My theme in today's post will be liking and disliking people.
According
to more than one book about Richard Nixon that I have read, Nixon did
not like the media. As I read more of Richard Reeves' President Nixon: Alone in the White House, I could see why. Reeves talks about how a New York Times
editorial was quite critical of Nixon for calling the astronauts who
landed on the moon, saying that Nixon was wasting their valuable time
and was trying to steal glory from the previous Johnson and Kennedy
Administrations. As I read that, I could understand why Nixon hated the
media. I mean, how petty can you get? Can't the President call
astronauts who were doing something historically significant, without
being nitpicked for that?
But there were disadvantages to Nixon's
dislike for the media, as justifiable as it may have been. Reeves says
that Pat Nixon was disappointed that the media were not doing any
personal stories about Nixon, that they did not know about, say, Nixon's
sense of humor. But Reeves said that people in the media were claiming
that they wanted access to Nixon, but they were not getting it because
Nixon was shutting them out. How can they do personal stories about
Nixon, if they cannot even see Nixon?
What I just now wrote
concerned people whom Nixon disliked. What about people Nixon liked?

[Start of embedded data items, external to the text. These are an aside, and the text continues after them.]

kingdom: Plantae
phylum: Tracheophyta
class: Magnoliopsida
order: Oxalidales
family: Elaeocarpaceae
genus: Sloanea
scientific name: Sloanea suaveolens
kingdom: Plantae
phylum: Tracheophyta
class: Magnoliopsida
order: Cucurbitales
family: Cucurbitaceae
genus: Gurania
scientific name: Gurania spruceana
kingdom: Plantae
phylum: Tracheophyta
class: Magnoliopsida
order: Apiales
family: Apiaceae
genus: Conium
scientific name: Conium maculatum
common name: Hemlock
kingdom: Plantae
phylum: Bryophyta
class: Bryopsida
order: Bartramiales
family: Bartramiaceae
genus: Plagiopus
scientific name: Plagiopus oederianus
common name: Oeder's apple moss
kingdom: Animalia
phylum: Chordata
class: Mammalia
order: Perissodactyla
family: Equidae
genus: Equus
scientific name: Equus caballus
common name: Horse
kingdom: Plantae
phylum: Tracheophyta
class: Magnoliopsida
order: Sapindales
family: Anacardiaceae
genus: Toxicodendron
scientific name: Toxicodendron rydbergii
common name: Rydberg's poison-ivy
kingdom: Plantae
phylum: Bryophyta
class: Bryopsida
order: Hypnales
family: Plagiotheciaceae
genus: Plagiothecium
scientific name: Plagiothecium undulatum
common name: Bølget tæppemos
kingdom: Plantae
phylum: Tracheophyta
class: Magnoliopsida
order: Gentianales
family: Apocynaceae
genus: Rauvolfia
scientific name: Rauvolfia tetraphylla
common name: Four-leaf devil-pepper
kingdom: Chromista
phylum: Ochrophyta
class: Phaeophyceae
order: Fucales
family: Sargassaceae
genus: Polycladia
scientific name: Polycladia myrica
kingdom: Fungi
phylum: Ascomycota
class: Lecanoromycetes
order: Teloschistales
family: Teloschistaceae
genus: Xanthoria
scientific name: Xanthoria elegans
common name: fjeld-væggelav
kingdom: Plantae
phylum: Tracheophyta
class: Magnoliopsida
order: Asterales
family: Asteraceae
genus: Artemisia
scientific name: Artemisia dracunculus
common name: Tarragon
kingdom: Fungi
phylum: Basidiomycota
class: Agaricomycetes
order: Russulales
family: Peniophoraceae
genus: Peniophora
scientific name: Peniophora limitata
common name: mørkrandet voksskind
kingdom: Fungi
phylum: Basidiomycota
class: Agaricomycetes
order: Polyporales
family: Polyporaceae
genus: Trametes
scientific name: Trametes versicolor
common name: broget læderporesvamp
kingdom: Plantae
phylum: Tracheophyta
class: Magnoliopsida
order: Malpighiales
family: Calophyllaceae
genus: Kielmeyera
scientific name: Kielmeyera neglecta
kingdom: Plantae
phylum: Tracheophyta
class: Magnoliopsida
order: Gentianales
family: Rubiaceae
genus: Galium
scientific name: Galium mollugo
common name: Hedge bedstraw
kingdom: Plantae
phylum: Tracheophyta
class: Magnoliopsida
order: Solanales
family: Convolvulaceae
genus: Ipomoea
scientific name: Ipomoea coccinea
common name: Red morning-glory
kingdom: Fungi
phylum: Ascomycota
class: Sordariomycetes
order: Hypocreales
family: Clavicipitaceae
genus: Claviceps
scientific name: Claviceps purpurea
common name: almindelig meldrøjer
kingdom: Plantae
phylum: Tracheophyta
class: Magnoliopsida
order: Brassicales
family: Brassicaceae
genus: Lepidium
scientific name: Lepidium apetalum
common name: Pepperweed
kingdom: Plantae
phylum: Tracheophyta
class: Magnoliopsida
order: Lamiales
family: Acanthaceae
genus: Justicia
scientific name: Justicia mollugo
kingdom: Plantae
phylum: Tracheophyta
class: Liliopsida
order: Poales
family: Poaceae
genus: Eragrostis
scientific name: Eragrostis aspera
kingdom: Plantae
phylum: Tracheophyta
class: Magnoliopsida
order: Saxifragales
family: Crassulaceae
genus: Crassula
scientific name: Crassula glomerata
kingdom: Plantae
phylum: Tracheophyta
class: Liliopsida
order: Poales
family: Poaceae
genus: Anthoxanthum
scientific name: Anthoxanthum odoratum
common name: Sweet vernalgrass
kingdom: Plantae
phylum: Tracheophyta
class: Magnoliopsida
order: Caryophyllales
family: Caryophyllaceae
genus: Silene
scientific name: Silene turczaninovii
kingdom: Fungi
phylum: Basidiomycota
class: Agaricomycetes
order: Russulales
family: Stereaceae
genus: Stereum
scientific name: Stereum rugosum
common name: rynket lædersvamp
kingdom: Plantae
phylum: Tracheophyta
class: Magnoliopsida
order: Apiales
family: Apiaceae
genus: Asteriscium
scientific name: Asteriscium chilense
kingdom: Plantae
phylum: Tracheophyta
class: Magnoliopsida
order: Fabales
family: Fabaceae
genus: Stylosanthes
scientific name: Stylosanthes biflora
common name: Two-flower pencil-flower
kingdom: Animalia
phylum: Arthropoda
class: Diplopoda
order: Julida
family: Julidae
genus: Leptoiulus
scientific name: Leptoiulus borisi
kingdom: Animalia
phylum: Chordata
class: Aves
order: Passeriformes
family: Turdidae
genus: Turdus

In various books that I have read, I see that there were people whom
Nixon liked. Nixon liked his fellows in the Navy and the Southerners
with whom he went to law school on account of their patriotism. He
didn't always stay in touch with them, but some have argued that these
sorts of attitudes may have shaped his later decisions. For example,
his relationship with the Southerners at Duke Law School convinced him
that the South needed to be welcomed back into the union, and that may
have influenced his two attempts to appoint Southerners to the Supreme
Court.
Where am I going with this? Well, this information makes
me think about whom I like and dislike, and how that affects my
relationship with them. Nixon may have disliked certain elites, while
liking the everyday, salt-of-the-earth people. Are there people I like
or dislike? I think that there are many elderly people who are
friendly. I tend to shy away from my peers, however, since I question
whether they are overly accepting. Often, I wonder if I would have more
friends if I actually liked more people.
But, sometimes, it may
be necessary to form bridges with people whom one may not particularly
like. Nixon may not have cared for the media, but perhaps the media
could have helped him, had he opened up to them more. Nixon probably
had a "screw you" sort of attitude that hindered this, and he might have
profited had he seen the media, not as bad, per se, but as people
pursuing their own interests, the same way that he could see certain
foreign countries, such as the Soviet Union, with whom he dealt
constructively.
I could say more, but I'll stop here.